Anselm's motive, as we saw, is to draw to the Christian faith the unbeliever, which in his context always means the Jew. But could Jews of that or any age respond to such an image? "That God needs a human sacrifice to reconcile his own creation with himself," the Jewish writer Pinchas Lapide protests, "that he, the ruler of the world, cannot justify anyone without a blood sacrifice, is as incomprehensible to Jews as it is contrary to the Bible."
28
Perhaps Lapide is thinking here of Isaac, whom God spares from such a fate. Yet versions of the idea of a God-required blood sacrifice had entered the religious imagination of Christians beginning, perhaps, with Saint Paul, but mainly as a way of understanding the crucifixion as something other than a cosmic disaster. Anselm succeeded in bringing the notion of Christ's death as atonement to its fullest expression. The appeal among Christian believers of this cross-centered theology, if not among Jews and Muslims, was immediate and widespread. It explained the dominant religious experience that Christians were undergoing in that millennial era, for an atoning cross lent meaning to what life required in a brutish time. But the cross could be misunderstood. Had Jesus come to promote suffering or to oppose it? Could the cult of the crucifix and related phenomena, like the flagellant movements, be a surrender to the very powers of sickness, suffering, and death that Jesus had intended to overcome? Could God, in other words, be portrayed as a bit too invested in the misery, not only of the Son, but of the rest of us? Is there a curl of sadism in this economy of salvation?

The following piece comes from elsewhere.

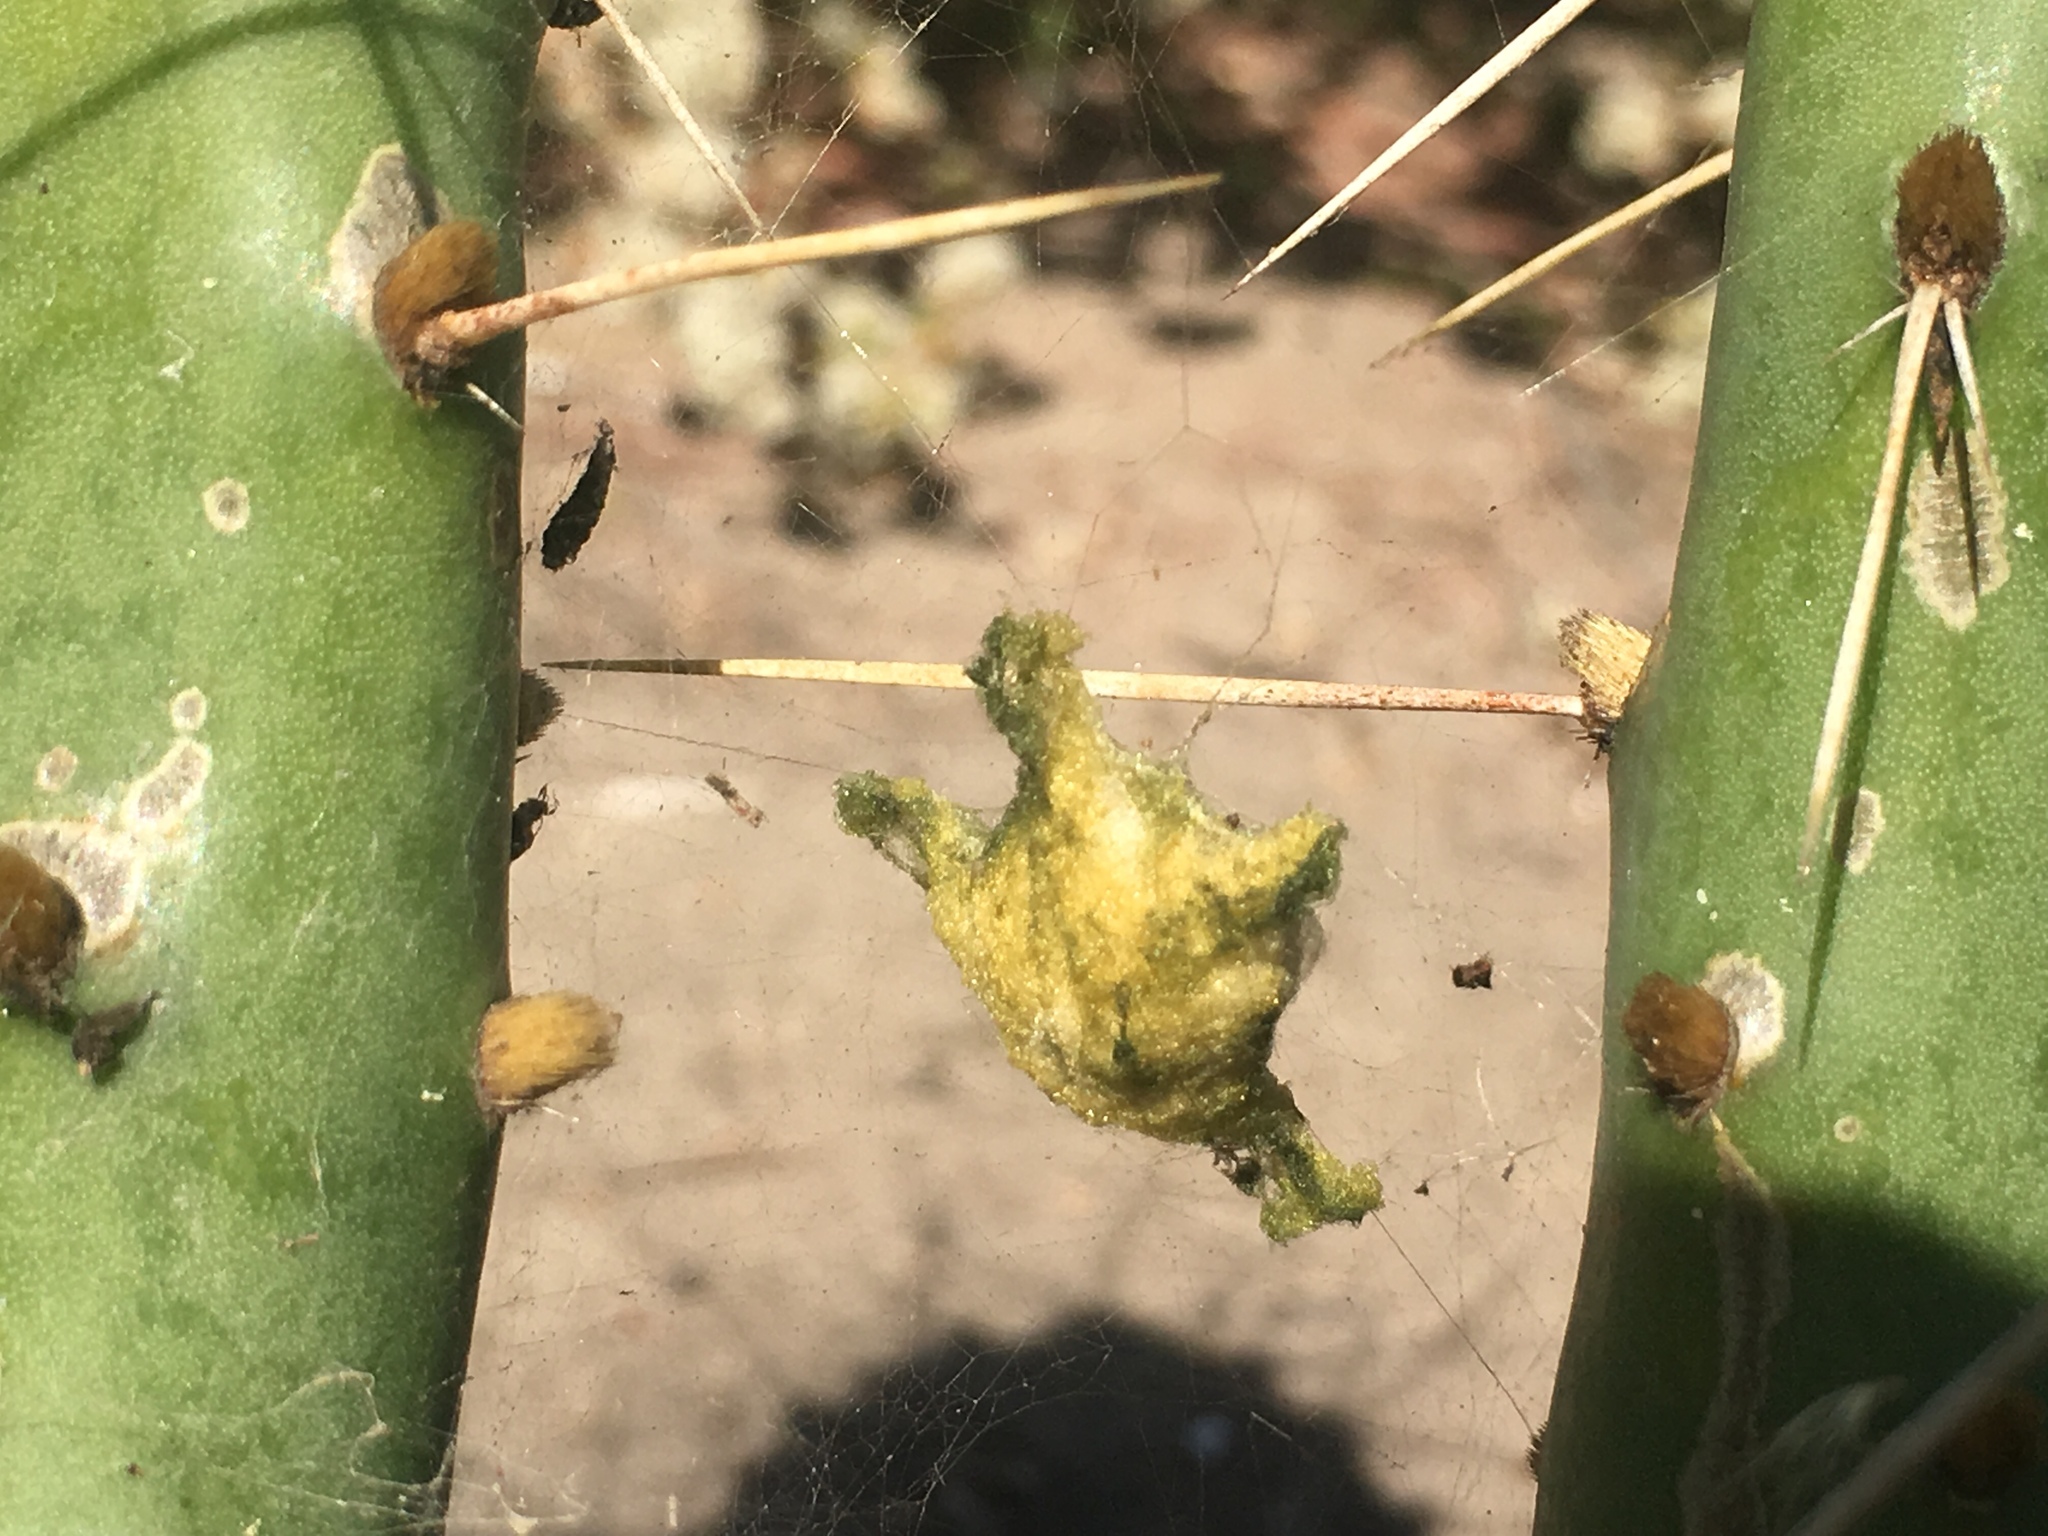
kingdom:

Anselm's theology of atonement took root in the Catholic mind, and it remains a dominant paradigm. I embraced it myself as a young man without understanding why it reinforced my inbred fear instead of freeing me from it. Salvation? Judgment? Where is the Good News in such appeasement? This paradoxical and tragic idea of God's mercy, bound to the cross, is profoundly violent. Whatever the feudal origins of the system, however tenderly meant its composition, and however glibly we invoke the word "love," the God of such atonement can appear, in a certain light, to be a monster. It was inconceivable that I, bred to the consoling devotions of Irish Catholicism, should see the God of Jesus Christ in such a way. And it has become equally inconceivable to me, weaned from those devotions and informed by this history, that a Jew of Anselm's era could see this God in any other way.

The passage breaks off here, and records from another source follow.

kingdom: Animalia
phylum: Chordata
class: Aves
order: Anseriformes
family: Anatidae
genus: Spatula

Now that the death of Jesus had become fully rationalized as the central saving event, or even as the
sole
saving event, the place of Jews became all the more precarious. This was so despite the logical flaw adhering in a scheme that emphasizes both that Jesus' death was freely chosen by Jesus himself and that Jesus' death was caused by the Jews. When Jews are blamed for the event that makes possible Christian salvation, a new, more pernicious layer is added to the Augustinian framework of ambivalence. For Jews, the cross became the symbol of the ultimate cul de sac. Their doom, resulting from no decision of their own, was more complete than ever.

29. Abelard and Héloïse

W
E TOOK NOTE OF
a theology that was implicitly tied to violence before, in Saint Ambrose's rigidly allegorical reading of the Old Testament, which led to the literal conclusion that the synagogue had no place in the New Testament era of allegorical fulfillment. Ambrose, as we saw, supported a Christian mob in the burning of a synagogue. But we also saw how the protégé of Saint Ambrose, Saint Augustine, subtly reversed his master's position. Something like this began to take place after Anselm, as his most prestigious successor offered a critique of
Cur Deus Homo
and its punitive theology of atonement. In contrast to what occurred with Augustine, the successor theologian, Peter Abelard (1079–1142), did not carry the day. Augustine prevailed, and as a result Jews survived as a people. We will see now that Abelard could have represented an even more positive turn in the story. After a thousand years of misbegotten Jew hatred, climaxing just then, this profoundly Catholic thinker lifted the pike on a road toward Jewish-Christian mutuality, a road leading to an end to hatred and the beginning of real respect. Alas for the Church, and more so for the Jews, it was a road not taken.